Developer’s guide#

Welcome to the HydroMT project. All contributions, bug reports, bug fixes, documentation improvements, enhancements, and ideas are welcome. Here’s how we work.

Rights#

The MIT license applies to all contributions.

Issue conventions#

HydroMT is a relatively new project and highly active. We have bugs, both known and unknown.

The HydroMT issue tracker is the place to share any bugs or feature requests you might have. Please search existing issues, open and closed, before creating a new one.

For bugs, please provide tracebacks and relevant log files to clarify the issue. Minimal reproducible examples, are especially helpful!

Checklist pull requests#

If you found a bug or an issue you would like to tackle or contribute to a new development, please make sure to do the following steps:

If it does not yet exist, create an issue following the Issue conventions.
Create a new branch where you develop your new code, see also Git conventions.
Make sure all pre-commit hooks pass, see Code format. For ipynb files make sure that you have cleared all results.
Update docs/changelog.rst file with a summary of your changes and a link to your pull request. See for example the hydromt changelog.
Push your commits to the github repository and open a draft pull request. The body of the pull request will be pre-filled with a template. Please fill out this template with the relevant information, and complete the checklist included.
Once you’re satisfied with the changes mark the pull request as “as ready for review” and ask another contributor to review the code. The review should cover the implementation as well as steps 2-4.
Merge the pull request once the review has been approved.

Git conventions#

First of all, if git is new to you, here are some great resources for learning Git:

the GitHub help pages.
the NumPy’s documentation.

The code is hosted on GitHub. To contribute you will need to sign up for a free GitHub account. We follow the GitHub workflow to allow many people to work together on the project.

After discussing a new proposal or implementation in the issue tracker, you can start working on the code. You write your code locally in a new branch of the HydroMT repo or in a branch of a fork. Once you’re done with your first iteration, you commit your code and push to your HydroMT repository.

To create a new branch after you’ve downloaded the latest changes in the project:

$ git pull
$ git checkout -b <name-of-branch>

Develop your new code while keeping track of the status and differences using:

$ git status
$ git diff

Add and commit local changes, use clear commit messages and add the number of the related issue to that (first) commit message:

$ git add <file-name OR folder-name>
$ git commit -m "this is my commit message. Ref #xxx"

Regularly push local commits to the repository. For a new branch the remote and name of branch need to be added.

$ git push <remote> <name-of-branch>

When your changes are ready for review, you can merge them into the main codebase with a pull request. We recommend creating a pull request as early as possible to give other developers a heads up and to provide an opportunity for valuable early feedback. You can create a pull request online or by pushing your branch to a feature-branch.

Data
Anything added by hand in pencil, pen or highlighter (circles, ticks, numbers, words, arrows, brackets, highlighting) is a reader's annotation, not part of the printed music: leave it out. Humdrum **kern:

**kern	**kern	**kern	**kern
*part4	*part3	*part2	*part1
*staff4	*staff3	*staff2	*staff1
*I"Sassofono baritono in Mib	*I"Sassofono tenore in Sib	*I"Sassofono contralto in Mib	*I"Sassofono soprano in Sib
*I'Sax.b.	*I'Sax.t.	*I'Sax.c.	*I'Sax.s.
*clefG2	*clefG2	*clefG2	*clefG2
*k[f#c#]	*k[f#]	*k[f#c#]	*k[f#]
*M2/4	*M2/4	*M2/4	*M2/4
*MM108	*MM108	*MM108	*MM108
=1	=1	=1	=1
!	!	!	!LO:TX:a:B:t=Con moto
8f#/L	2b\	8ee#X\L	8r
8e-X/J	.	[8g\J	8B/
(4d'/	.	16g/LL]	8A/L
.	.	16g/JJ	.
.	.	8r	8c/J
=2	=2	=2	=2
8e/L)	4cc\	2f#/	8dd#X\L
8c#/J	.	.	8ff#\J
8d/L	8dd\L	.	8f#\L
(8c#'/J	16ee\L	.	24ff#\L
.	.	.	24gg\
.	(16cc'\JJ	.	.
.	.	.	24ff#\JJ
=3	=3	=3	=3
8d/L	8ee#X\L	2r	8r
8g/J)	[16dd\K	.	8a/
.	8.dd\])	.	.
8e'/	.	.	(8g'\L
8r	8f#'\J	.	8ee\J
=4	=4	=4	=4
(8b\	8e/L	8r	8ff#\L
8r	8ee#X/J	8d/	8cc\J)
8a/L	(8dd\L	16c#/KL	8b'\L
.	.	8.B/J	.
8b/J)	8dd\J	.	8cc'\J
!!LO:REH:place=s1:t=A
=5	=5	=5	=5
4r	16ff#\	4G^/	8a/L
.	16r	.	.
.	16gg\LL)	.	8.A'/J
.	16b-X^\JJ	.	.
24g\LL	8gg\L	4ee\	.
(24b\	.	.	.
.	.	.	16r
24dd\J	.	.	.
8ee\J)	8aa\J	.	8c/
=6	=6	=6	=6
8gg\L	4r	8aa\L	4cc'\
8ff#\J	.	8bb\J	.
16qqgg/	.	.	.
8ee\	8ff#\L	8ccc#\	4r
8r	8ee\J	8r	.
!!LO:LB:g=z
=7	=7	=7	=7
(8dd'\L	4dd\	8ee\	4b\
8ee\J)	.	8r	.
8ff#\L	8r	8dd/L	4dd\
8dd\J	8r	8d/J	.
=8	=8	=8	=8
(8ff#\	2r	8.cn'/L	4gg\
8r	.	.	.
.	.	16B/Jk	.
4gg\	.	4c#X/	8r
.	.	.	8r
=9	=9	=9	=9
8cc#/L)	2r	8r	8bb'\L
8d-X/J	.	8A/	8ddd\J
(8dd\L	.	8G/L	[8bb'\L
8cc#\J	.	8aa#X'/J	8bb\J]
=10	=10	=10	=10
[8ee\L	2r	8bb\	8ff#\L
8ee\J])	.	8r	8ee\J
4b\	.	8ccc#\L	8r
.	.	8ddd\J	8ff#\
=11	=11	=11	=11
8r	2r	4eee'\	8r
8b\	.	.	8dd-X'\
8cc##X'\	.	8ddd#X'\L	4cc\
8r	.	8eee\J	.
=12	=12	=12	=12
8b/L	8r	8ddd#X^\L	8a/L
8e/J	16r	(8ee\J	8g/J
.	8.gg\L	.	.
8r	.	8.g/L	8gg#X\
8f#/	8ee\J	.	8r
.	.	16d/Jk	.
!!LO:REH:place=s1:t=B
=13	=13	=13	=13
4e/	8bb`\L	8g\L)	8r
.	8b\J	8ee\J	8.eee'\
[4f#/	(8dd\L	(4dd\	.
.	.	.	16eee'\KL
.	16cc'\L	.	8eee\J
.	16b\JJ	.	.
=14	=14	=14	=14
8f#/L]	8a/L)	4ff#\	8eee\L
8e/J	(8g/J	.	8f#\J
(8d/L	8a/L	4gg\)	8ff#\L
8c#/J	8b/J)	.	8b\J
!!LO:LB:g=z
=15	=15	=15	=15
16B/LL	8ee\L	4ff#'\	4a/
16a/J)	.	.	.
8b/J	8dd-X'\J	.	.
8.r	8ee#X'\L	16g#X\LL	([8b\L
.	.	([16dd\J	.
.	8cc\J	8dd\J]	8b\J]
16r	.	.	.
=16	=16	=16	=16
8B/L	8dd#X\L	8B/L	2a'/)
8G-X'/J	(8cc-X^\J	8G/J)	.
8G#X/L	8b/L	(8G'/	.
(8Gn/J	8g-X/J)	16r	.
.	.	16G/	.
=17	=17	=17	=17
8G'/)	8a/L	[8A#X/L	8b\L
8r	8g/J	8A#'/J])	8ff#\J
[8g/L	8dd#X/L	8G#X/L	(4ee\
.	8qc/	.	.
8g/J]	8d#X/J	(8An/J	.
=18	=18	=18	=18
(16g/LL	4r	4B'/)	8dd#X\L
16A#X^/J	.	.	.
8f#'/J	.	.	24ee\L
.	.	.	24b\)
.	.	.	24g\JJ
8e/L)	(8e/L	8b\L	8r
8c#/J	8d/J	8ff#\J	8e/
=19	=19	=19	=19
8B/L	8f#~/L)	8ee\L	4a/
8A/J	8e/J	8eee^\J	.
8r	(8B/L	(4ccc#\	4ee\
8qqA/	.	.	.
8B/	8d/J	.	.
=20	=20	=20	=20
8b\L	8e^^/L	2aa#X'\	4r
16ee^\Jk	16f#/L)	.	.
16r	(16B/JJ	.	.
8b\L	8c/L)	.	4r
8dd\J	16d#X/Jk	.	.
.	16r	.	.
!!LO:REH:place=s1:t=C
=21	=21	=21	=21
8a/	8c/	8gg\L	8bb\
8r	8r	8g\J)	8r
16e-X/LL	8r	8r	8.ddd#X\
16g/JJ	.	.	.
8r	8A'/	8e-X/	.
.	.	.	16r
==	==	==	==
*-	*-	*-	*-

Given task
Write out, word for word, everything in the HydroMT developer's guide above from "Update docs/changelog.rst file" down to "the NumPy’s documentation.".

Answer to this problem
Update docs/changelog.rst file with a summary of your changes and a link to your pull request. See for example the hydromt changelog.
Push your commits to the github repository and open a draft pull request. The body of the pull request will be pre-filled with a template. Please fill out this template with the relevant information, and complete the checklist included.
Once you’re satisfied with the changes mark the pull request as “as ready for review” and ask another contributor to review the code. The review should cover the implementation as well as steps 2-4.
Merge the pull request once the review has been approved.

Git conventions#

First of all, if git is new to you, here are some great resources for learning Git:

the GitHub help pages.
the NumPy’s documentation.